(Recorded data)
--

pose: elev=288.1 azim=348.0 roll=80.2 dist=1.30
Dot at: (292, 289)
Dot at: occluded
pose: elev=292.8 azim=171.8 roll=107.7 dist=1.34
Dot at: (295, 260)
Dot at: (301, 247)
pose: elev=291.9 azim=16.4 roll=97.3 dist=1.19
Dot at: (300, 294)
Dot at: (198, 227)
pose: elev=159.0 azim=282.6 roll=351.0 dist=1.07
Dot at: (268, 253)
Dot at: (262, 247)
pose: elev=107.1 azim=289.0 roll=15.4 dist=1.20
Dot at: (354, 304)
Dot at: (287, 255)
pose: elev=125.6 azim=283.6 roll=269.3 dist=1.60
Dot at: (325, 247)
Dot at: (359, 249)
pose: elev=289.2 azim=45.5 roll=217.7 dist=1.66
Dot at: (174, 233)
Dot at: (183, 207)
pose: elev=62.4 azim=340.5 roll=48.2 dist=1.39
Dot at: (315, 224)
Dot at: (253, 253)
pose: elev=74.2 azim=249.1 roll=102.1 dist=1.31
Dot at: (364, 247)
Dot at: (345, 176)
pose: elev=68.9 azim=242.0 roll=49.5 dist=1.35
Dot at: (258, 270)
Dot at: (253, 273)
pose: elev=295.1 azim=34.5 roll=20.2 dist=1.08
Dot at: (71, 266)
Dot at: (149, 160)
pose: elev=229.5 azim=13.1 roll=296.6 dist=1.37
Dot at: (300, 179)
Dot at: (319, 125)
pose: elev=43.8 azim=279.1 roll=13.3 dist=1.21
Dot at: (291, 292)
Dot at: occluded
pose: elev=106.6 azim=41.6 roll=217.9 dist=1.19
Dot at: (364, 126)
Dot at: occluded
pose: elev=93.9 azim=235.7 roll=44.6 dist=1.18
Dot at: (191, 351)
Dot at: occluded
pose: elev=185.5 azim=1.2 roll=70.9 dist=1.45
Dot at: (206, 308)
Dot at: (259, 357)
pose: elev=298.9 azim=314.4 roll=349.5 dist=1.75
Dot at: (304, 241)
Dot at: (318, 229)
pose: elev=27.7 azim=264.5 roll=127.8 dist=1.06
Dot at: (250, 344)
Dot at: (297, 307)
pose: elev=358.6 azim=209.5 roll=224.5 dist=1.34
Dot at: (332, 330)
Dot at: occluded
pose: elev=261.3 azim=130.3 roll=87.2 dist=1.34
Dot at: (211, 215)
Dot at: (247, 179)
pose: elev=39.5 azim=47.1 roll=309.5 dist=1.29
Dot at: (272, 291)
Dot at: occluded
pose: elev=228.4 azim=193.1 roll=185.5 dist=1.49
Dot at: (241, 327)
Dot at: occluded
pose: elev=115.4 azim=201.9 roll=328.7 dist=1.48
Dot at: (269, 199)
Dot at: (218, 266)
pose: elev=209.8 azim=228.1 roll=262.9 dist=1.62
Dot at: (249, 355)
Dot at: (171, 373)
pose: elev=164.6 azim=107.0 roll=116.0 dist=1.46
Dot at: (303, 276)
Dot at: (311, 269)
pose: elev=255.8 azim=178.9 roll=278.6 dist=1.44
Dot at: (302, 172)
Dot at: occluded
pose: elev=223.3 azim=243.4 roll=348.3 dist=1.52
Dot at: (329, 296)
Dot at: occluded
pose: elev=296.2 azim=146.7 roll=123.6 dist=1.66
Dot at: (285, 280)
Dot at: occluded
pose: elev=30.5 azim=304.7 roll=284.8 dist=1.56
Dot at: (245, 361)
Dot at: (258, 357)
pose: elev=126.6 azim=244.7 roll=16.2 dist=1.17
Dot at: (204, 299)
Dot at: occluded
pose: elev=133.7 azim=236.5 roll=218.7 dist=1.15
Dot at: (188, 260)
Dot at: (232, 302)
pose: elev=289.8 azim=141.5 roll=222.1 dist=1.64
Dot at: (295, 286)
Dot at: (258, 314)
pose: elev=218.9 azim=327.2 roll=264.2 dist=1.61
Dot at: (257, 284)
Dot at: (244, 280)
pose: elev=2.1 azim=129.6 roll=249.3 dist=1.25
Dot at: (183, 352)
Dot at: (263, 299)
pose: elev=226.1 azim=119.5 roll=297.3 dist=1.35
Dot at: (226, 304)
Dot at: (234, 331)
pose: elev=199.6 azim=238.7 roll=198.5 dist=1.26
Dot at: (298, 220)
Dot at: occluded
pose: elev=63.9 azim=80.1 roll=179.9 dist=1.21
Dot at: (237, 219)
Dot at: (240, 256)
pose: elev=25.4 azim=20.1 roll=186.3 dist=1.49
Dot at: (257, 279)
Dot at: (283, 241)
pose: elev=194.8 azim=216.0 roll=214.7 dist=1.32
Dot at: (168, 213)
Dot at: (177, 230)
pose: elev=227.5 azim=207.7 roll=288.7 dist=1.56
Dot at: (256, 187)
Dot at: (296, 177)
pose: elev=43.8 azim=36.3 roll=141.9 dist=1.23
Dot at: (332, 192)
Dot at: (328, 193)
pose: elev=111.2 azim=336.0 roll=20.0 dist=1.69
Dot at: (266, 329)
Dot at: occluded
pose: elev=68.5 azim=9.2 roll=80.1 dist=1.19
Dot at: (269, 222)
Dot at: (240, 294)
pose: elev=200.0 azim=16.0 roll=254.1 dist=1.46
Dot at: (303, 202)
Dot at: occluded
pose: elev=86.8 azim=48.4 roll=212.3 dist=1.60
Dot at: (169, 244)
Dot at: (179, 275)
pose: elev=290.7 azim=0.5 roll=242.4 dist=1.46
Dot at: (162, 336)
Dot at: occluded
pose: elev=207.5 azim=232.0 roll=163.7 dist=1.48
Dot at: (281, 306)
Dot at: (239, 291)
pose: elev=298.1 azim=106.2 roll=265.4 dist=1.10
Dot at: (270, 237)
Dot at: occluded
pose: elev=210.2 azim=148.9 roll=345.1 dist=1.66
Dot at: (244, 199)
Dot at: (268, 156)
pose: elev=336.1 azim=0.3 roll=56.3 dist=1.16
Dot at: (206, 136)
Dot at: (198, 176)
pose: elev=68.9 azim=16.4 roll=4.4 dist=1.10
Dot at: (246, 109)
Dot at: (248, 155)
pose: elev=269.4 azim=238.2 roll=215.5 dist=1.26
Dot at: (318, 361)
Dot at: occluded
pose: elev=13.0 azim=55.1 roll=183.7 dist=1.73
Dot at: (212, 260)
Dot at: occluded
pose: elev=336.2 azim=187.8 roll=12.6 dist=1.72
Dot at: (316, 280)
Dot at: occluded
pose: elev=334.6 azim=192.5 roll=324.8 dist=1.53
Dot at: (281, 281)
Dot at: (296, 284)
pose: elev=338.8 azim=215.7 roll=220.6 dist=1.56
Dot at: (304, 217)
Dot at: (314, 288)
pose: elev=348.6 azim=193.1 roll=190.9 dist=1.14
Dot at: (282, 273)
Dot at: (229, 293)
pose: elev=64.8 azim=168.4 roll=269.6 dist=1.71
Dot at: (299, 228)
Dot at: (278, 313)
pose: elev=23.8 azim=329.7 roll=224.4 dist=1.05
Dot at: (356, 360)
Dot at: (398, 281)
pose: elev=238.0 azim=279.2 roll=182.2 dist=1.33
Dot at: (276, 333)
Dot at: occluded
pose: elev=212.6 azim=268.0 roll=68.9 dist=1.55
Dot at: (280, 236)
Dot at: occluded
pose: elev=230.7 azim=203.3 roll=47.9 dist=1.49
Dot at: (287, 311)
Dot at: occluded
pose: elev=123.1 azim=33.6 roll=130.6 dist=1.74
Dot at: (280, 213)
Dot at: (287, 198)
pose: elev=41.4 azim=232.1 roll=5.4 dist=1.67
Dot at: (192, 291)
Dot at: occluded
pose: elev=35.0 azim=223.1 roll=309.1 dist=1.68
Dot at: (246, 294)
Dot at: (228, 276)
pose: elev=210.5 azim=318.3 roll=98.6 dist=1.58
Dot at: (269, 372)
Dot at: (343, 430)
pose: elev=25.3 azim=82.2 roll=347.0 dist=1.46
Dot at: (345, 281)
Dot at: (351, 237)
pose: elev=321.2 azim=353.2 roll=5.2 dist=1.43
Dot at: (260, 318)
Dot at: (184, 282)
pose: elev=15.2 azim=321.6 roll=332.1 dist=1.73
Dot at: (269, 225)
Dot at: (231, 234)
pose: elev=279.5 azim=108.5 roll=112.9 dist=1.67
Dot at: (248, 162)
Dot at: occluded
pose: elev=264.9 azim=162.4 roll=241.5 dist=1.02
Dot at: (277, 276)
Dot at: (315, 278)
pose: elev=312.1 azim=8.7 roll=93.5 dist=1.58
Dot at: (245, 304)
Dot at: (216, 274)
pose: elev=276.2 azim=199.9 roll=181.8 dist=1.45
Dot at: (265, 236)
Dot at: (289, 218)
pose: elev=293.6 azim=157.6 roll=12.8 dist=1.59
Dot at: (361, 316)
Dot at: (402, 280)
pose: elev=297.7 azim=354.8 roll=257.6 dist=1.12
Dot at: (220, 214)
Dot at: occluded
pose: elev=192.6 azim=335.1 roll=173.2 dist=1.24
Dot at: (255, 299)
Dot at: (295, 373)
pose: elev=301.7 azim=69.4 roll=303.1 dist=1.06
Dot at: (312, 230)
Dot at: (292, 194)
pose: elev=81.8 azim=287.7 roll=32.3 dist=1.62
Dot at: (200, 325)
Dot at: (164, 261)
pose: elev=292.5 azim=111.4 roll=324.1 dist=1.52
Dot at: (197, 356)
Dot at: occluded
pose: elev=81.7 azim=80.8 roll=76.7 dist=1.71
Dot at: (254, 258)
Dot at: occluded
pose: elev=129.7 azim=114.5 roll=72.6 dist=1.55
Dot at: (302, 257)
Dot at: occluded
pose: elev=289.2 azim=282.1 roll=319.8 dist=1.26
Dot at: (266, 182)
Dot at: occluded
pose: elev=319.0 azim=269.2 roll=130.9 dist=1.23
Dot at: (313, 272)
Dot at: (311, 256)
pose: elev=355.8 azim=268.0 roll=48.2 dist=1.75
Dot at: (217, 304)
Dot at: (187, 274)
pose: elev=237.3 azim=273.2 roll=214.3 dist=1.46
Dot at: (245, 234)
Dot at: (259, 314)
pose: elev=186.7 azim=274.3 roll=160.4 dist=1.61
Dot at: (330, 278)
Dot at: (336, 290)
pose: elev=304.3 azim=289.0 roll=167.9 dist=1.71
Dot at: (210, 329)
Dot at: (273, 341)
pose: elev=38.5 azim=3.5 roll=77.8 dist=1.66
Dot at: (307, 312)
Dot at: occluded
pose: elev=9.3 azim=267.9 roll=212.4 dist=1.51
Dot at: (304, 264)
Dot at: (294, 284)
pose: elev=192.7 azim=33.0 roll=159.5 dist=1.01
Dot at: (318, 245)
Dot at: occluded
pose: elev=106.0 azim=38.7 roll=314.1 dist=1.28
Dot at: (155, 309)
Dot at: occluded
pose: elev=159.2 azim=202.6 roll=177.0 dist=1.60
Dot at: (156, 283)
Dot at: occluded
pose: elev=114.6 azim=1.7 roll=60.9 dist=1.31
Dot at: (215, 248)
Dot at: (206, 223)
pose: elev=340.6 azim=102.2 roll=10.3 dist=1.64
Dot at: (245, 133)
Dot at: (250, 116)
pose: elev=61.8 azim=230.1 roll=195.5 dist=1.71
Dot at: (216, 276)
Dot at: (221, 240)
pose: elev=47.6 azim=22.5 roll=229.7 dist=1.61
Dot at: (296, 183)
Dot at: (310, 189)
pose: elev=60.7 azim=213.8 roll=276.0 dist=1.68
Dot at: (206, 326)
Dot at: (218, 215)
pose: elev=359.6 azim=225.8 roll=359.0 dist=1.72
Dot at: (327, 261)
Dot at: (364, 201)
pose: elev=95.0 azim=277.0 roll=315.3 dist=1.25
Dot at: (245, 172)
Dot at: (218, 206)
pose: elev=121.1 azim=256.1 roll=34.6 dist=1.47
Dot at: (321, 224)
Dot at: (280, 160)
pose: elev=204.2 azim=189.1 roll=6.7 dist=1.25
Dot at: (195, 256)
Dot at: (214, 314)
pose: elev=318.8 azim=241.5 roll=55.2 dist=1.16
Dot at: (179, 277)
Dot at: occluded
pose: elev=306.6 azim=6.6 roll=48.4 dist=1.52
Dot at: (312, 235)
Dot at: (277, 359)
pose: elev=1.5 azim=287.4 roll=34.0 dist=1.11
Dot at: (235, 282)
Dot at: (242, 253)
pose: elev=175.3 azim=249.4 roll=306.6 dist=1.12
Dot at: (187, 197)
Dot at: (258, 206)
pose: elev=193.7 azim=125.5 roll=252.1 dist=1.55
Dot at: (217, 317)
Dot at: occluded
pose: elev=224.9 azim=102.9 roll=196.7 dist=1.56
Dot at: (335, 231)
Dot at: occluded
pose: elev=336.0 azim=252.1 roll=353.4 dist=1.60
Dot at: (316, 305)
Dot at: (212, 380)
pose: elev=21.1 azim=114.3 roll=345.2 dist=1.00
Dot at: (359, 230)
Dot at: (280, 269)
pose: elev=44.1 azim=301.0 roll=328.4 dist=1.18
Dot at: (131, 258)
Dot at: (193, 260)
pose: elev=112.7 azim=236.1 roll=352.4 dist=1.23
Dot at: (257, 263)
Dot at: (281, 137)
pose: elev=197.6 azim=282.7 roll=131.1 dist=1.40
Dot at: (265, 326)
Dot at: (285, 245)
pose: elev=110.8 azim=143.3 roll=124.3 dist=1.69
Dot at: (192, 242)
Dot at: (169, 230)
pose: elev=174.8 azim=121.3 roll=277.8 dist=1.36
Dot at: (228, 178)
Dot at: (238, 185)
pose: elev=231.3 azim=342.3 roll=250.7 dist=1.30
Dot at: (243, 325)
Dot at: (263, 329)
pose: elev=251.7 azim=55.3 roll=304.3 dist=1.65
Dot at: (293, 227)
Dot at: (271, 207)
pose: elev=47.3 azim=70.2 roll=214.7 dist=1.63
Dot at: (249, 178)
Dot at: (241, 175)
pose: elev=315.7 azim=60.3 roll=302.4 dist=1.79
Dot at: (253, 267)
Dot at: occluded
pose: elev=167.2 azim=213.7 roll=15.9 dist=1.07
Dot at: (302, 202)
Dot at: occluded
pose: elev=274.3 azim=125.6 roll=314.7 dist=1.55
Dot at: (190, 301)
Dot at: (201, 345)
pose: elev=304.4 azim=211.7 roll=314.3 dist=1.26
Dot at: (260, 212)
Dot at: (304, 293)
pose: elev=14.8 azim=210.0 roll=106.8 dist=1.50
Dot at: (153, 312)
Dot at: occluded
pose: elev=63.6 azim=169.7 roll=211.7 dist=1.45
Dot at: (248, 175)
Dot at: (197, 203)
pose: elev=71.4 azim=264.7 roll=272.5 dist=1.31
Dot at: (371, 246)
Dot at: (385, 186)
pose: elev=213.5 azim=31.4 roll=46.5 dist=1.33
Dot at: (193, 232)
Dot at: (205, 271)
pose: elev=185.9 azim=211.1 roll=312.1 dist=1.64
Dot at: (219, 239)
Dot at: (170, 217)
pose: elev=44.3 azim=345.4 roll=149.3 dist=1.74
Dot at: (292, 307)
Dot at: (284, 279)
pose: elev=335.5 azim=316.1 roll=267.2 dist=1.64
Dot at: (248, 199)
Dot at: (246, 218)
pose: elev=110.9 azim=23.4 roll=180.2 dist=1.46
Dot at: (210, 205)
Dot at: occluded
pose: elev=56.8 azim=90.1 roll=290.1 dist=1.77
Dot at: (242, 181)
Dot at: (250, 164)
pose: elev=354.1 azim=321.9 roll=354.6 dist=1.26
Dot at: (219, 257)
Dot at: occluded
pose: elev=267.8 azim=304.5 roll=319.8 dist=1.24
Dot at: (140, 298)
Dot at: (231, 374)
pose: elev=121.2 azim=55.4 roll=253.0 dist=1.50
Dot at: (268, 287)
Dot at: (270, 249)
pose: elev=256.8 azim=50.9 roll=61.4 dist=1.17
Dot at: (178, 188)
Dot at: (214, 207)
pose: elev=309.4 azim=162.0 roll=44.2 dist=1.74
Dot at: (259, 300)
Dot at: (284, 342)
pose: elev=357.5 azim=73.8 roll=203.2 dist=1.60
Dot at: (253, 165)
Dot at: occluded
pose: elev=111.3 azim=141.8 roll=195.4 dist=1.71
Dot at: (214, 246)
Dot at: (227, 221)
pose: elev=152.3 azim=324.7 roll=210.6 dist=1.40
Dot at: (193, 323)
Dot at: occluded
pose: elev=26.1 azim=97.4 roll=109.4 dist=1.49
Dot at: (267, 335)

--

▶ _Short problem_
Edit the entries from the line with "pose: elev=193.7 azim=125.5" to the line with "Dot at: (212, 380)", changing "dist" to "distance" and keeping everything else the same.

▶ _Solution_
pose: elev=193.7 azim=125.5 roll=252.1 distance=1.55
Dot at: (217, 317)
Dot at: occluded
pose: elev=224.9 azim=102.9 roll=196.7 distance=1.56
Dot at: (335, 231)
Dot at: occluded
pose: elev=336.0 azim=252.1 roll=353.4 distance=1.60
Dot at: (316, 305)
Dot at: (212, 380)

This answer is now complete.